:: Given passage ::
────────────────────
Figured it out - thanks a bunch!

doco

"doco" wrote in message
...
Tom;
Thanks for the info. But I still get Type Mismatch as a result. Here is
the code I am using:

Private Sub optLog_Click()
Dim oXRange As Range
Dim oYRange As Range

Set oXRange = Range(rfdRegX) ' from RefEdit control
Set oYRange = Range(rfdRegY) ' from RefEdit control

txtSlope = _
Format(Application.Evaluate("SLOPE(" & oYRange.Address(external:=True) & _
"LN(" & oXRange.Address(external:=True) & "))"), "##.000000")

txtIntercept = _
Format(Application.Evaluate("INTERCEPT(" & oYRange.Address(external:=True)

&
_
oXRange.Address(external:=True) & ")"), "##.000000")

' print out formula to user
StatusBar1.SimpleText = "Y = " & txtSlope & " * Ln(X) + " & txtIntercept

Set oXRange = Nothing
Set oYRange = Nothing

End Sub

TIA
doco
"Tom Ogilvy" wrote in message
...
You trying to get LN to operate as an array formula - you will need to

use
the evaluate function to do that

Sub Tester1()
Dim oXValues As Range
Dim oYValues As Range
Set oXValues = Range("B13:B18")
Set oYValues = Range("A13:A18")
dSlope = Evaluate("Slope(" & _
oYValues.Address(external:=True) & ",LN(" _
& oXValues.Address(external:=True) & "))")
dIntercept = Evaluate("Intercept(" & _
oYValues.Address(external:=True) & ",LN(" _
& oXValues.Address(external:=True) & "))")
────────────────────
:: Using the information ::
1. Decide whether each statement agrees with the Excel VBA thread, answering yes or no and quoting the words from the thread that settle it: (a) After Tom's reply, doco's code still produced a Type Mismatch. (b) Tom explains that the code tries to make LN work as an array formula. (c) In Tom's Tester1 example, the X values are taken from column A.
2. Complete Tom Ogilvy's Tester1 routine in the Excel VBA thread, starting after its last line of code.
The lines after this thread have nothing to do with it.

:: Input data ::
────────────────────
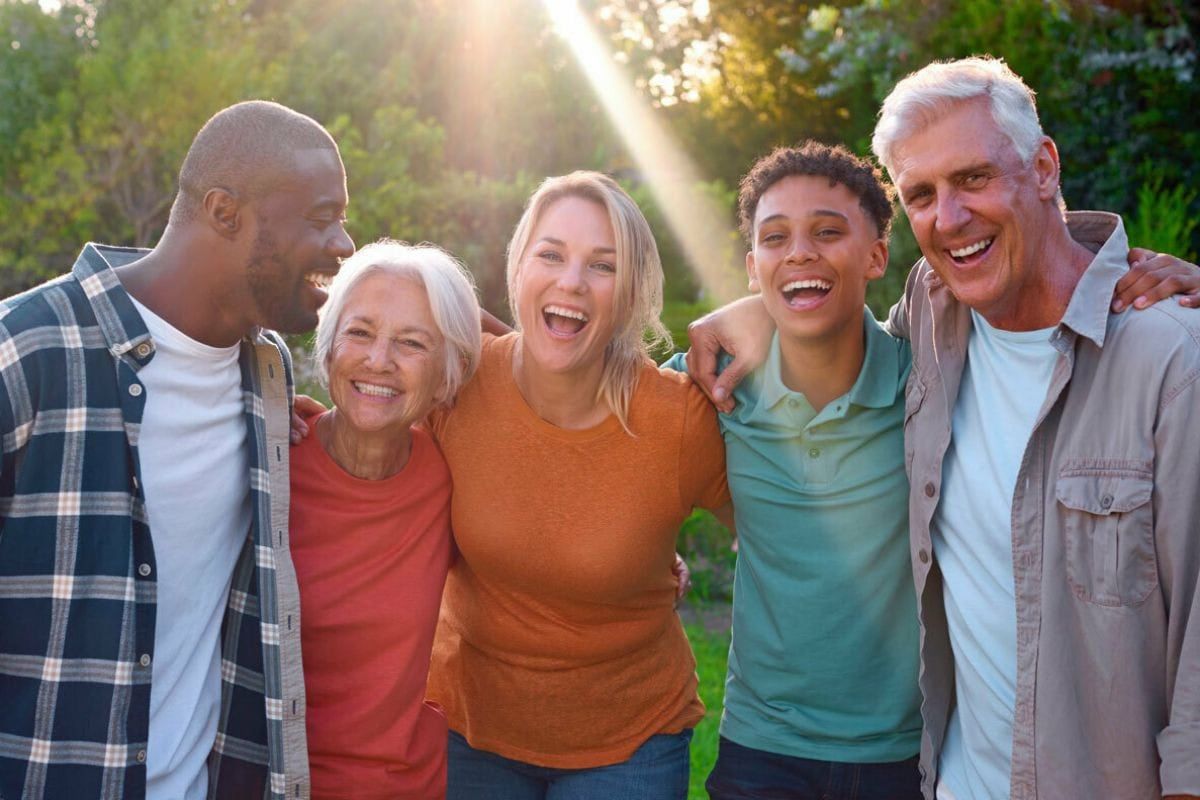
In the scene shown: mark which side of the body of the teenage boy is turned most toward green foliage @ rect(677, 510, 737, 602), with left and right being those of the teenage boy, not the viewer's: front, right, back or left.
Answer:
────────────────────
:: Results for each task ::
1.
(a) Yes: "But I still get Type Mismatch as a result."
(b) Yes: "You trying to get LN to operate as an array formula"
(c) No: "Set oXValues = Range("B13:B18")"

2.
Debug.Print dSlope & ", " & dIntercept

End Sub


works for me.

Regards,
Tom Ogilvy




doco wrote in message
...
Hello;

I have searched the help files, several programming in excel books and

this
forum to try to discover how to convert a Range object into it's

constituent
double values in order to use Ln(...) in module.. eg

dLog = Application.WorksheetFunction.Ln(oXValues) where "oXValues" is

a
range of values from a worksheet.

Obviously a range object is not a Double. I am trying to produce the

Slope
and Intercept coefficients for a graph. IE for Logrythmic regression

one
would use Slope(knownYValues, LN(knownXValues)) &

Intercept(knownYValues,
LN(knowXValues)). This works great when used in a spreadsheet.

However,
Type Mismatch is returned when using "dLog =
Application.WorksheetFunction.Ln(oXValues)" in a module.

How would the Slope and Intercept values be discovered in VBA?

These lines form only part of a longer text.